NPR

All Ears: Listening In Isolation

Since self-isolating, writer Ruth Saxelby is noticing sounds sticking out where they used to blend and music doing some surprising work amidst the hush.
With everyone holed up at home, the sonic character of our cities and neighborhoods seems to be constantly shifting underfoot.

I woke up to birdsong this morning. That might seem idyllic, but it is odd. Flocks of sparrows regularly fight over snack debris near the bodega on my corner in Ridgewood, Queens, but I usually wake up to car horns or chatter on the street outside my window. When I sleepily registered the birds, something that sound artist Maria Chávez retweeted popped into my head: A wildlife sound recordist had noted that birdsong is more noticeable right now because noise pollution levels are down. "We're hearing the world as people heard it decades ago."

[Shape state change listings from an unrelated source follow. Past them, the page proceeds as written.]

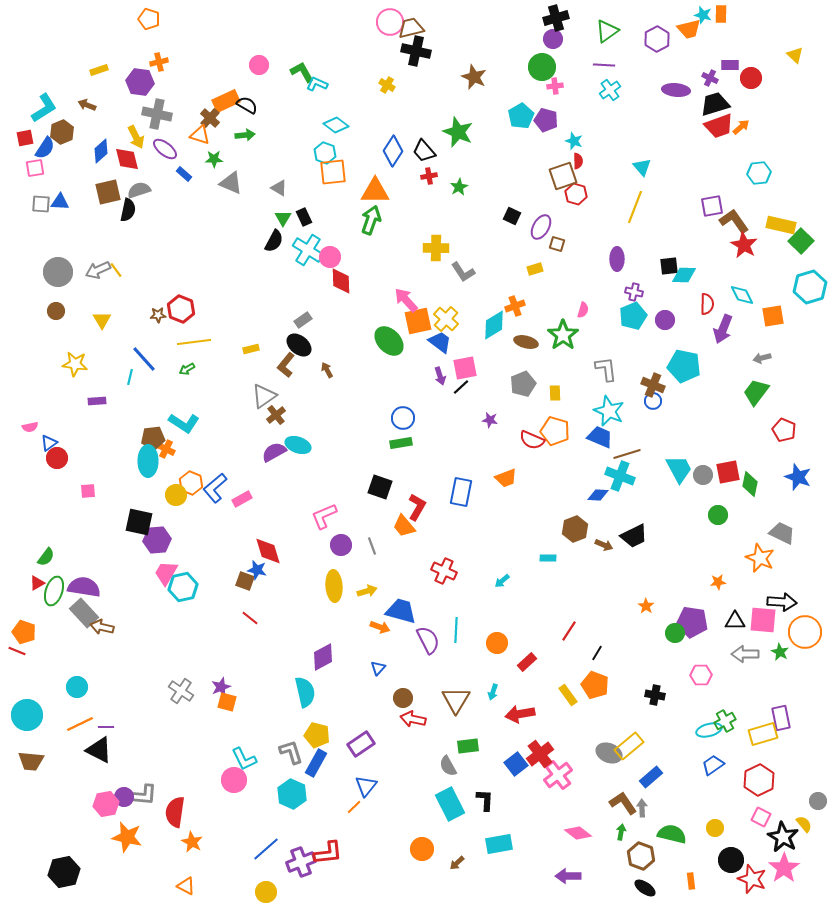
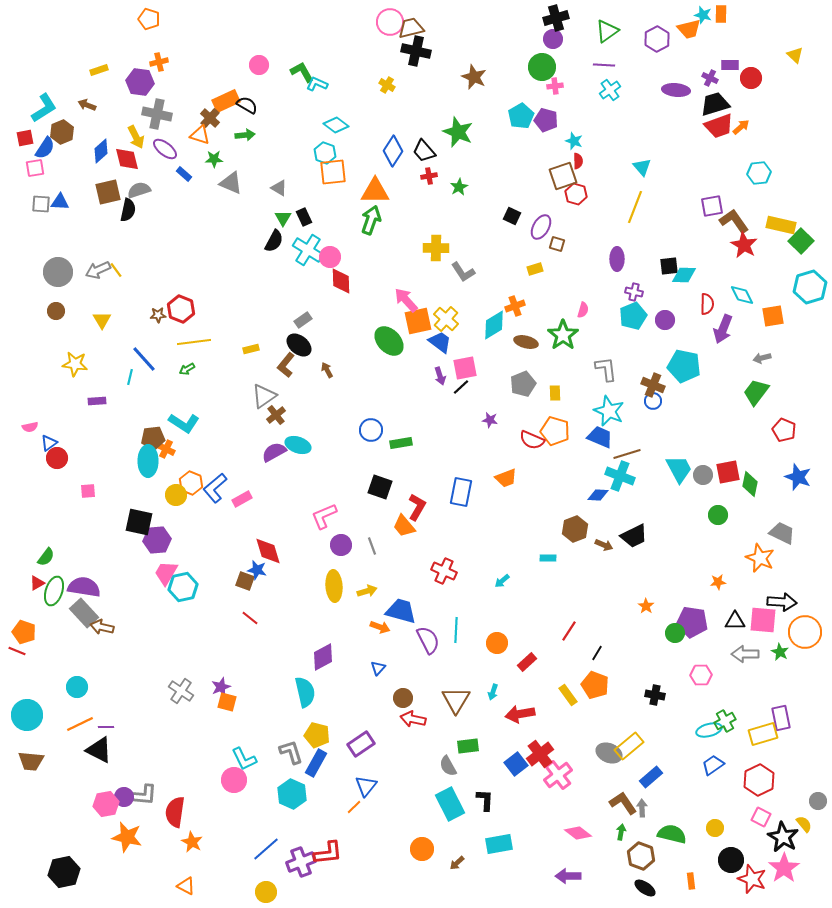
blue circle at (403, 418): moved 32 px left, 12 px down
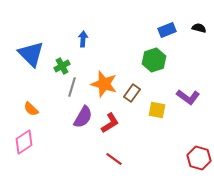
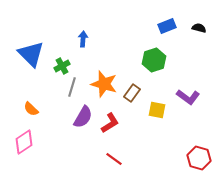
blue rectangle: moved 4 px up
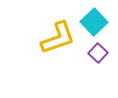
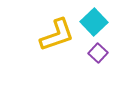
yellow L-shape: moved 1 px left, 3 px up
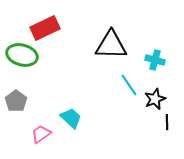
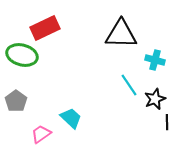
black triangle: moved 10 px right, 11 px up
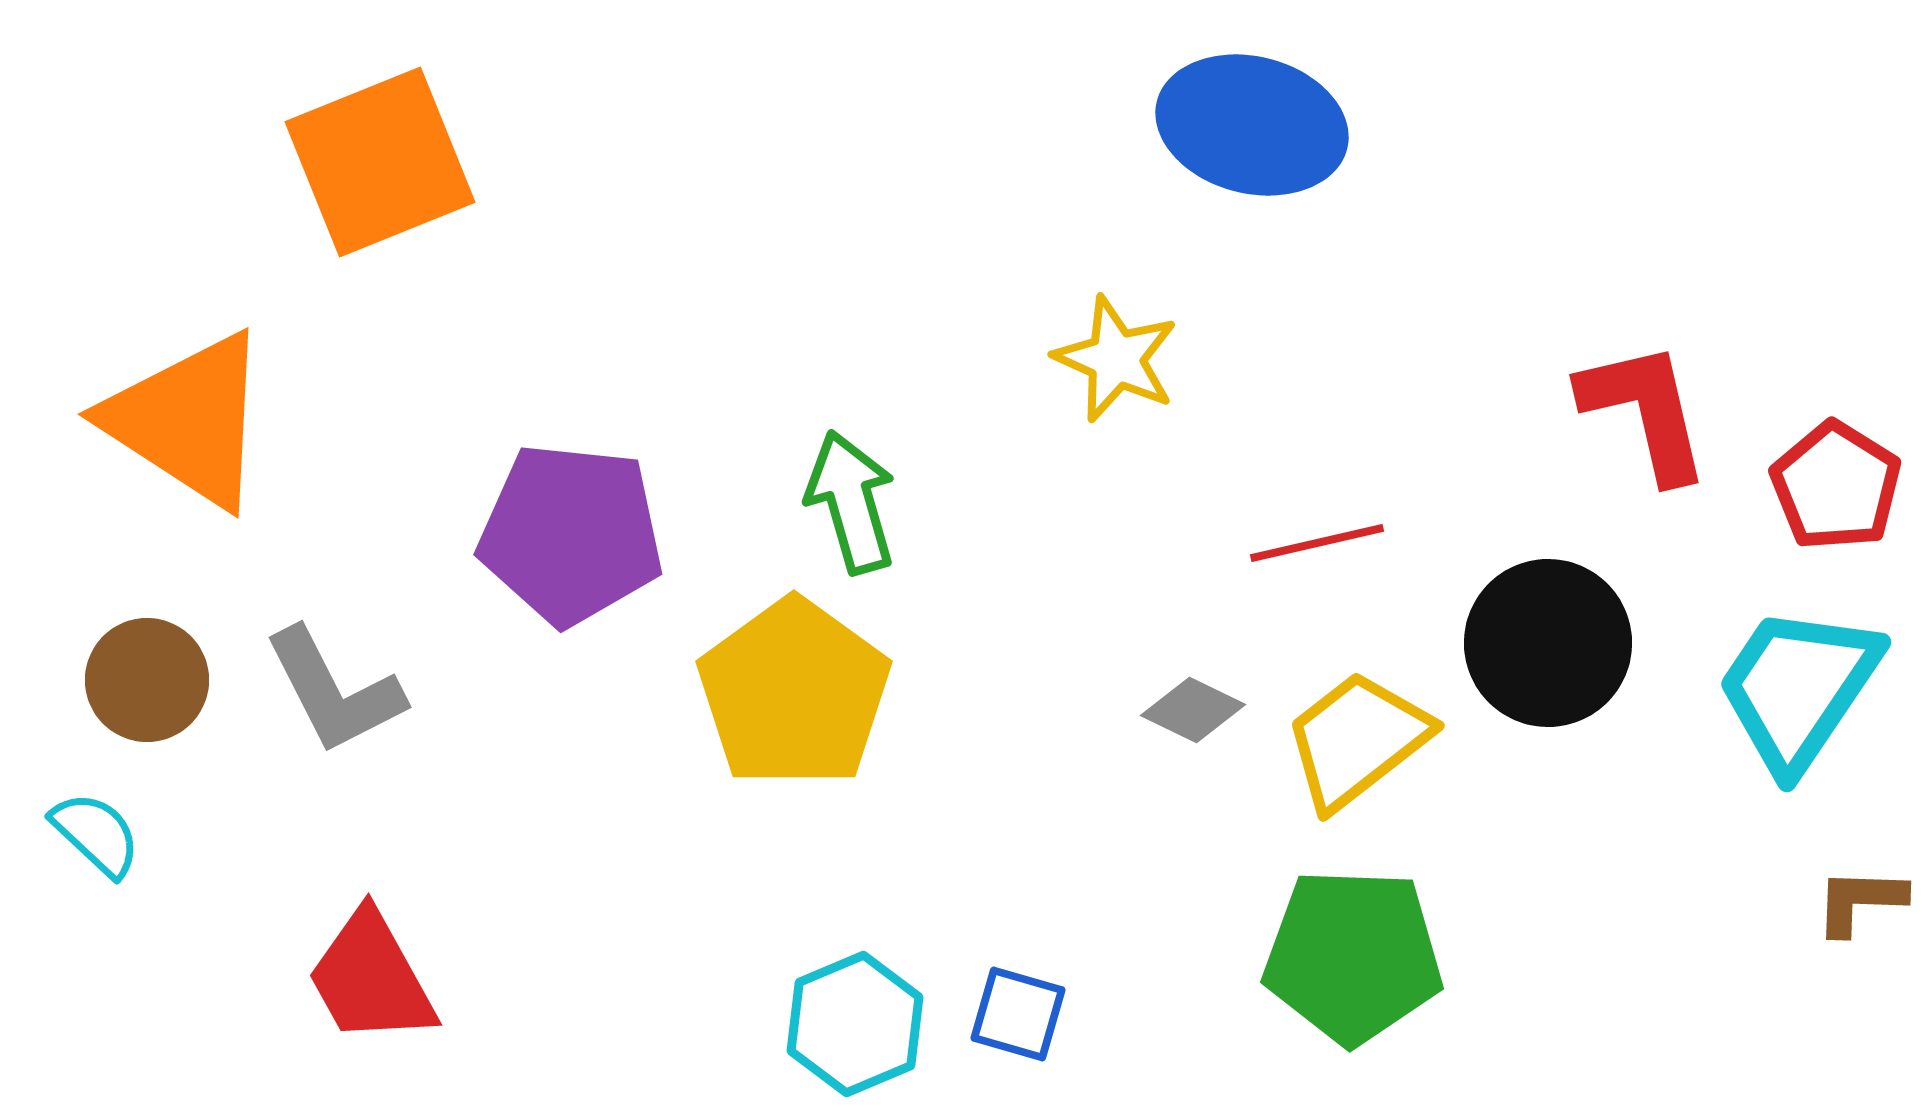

A lot of things about the way I listen, and what I hear, have changed since New York's been on lockdown. One of the upshots of spending all my time in my apartment is that my ears have become attuned to the shifting soundscape of my neighborhood, and each sound elicits a different emotional response in me than it used to. Birdsong feels uncanny. Sirens, a lit match to anxiety. And the ice cream van's persistent tune carries a newly sinister edge; not least because it drives home the fact that much of America's workforce can't afford to shelter in place, with devastating results for the most vulnerable.